Helenes erster Geburtstag naht. Wir können noch immer schwer begreifen, dass sie ihn nicht erleben wird. Die Welt dreht sich erbarmungslos weiter, man dreht sich irgendwie mit, doch nichts kann mehr sein wie es war. Trotz ihrer schweren Krankheit kam Helenes Tod sehr plötzlich. Ich rechnete nicht mit ihm, wies jeden Gedanken daran energisch von mir. Bis zu den Momenten auf der Intensivstation, in denen ich spürte, dass wir sie verlieren und verzweifelt versuchte, dagegen „anzudenken“. Wenn ich auch nur daran denke, dass Helene sterben könnte, wird es dann nicht vielleicht nur gerade deshalb wahr? Jeder, der ähnliche Ängste durchlitten hat, kennt diese merkwürdigen Gedanken.
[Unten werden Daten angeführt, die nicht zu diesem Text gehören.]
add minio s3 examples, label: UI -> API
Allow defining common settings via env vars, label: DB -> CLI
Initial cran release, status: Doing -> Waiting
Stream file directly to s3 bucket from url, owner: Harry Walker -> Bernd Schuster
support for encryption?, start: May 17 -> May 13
Unsere Gedankenreisen seit Helenes Tod können wir kaum in Worte fassen. Auch wenn da draußen der Alltag einkehrt – in uns ist nichts mehr so wie es mal war. Johannes arbeitet seit einigen Wochen und auch ich versuche seit ein paar Tagen ein wenig Ordnung in mein Büro zu schaffen und zu verstehen wer ich vorher war? Und wer ich nun bin?
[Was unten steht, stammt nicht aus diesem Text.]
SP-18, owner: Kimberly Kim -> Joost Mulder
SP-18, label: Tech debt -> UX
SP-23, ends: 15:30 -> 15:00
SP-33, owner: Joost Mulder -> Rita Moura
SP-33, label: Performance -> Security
Eine liebe Bekannte mit einem ebenfalls sehr schweren Schicksal formulierte dieses Gefühl so treffend, dass ich keine besseren Worte finden kann. Sie schrieb: „Mit dem Tod unserer Kinder ist unser Leben von jetzt auf sofort entzaubert worden. Und diese Entzauberung schwingt in jeder Sekunde unseres Seins in allem, was uns ausmacht, ganz tief in unserem Innersten. Diese Entzauberung schwingt in unseren Herzen gleichermaßen wie in unserem Verstand, sie schwingt im gesamten Körper... Diese tiefe Traurigkeit und Sehnsucht, auch wenn wir lernen, sie in unser weiteres Leben zu integrieren, wird immer da sein. Und wenn ein sensibles Gegenüber in Deine Augen schaut, wird er es in Deinen Augen sehen... Es ist eben niemals mehr so wie es war.“
Viele Tage lang habe ich mich immer und immer wieder gefragt: Warum lebe ich noch? Wie kann es sein, dass ich Helenes Tod über-lebe? Langsam begreife ich, dass es nicht wahr ist. Mein altes Ich hat es nicht überlebt. Ich bin und werde zu einem anderen Menschen, der das Leben anders begreifen lernt….
Ein Teil von uns ist fortgegangen, lebt in einer anderen Welt, deren Tür für uns für lange Zeit verschlossen bleibt. Durchs Schlüsselloch kann ich sie fühlen – diese Welt. Ich weiß nicht was oder wie es dort ist. Doch ich spüre eine sonderbare Gewissheit, dass sie dort ist! Wir stehen mit einem Bein darin, sind über ein unsichtbares festes Band – unsere Liebe zu Helene – damit verbunden.
Die tiefe Traurigkeit und Sehnsucht nach Helene wird niemals vergehen. Ich weiß, auch diese Sehnsucht wird uns irgendwann Raum für Fröhlichkeit geben. Doch sie wird uns unser Leben lang begleiten. Bedingungslos glücklich werden wir nie mehr sein.
Wir ordnen unser Leben neu und suchen. Suchen nach einem neuen Sinn. Helene hat so viele Herzen berührt, wie hat sie das nur geschafft?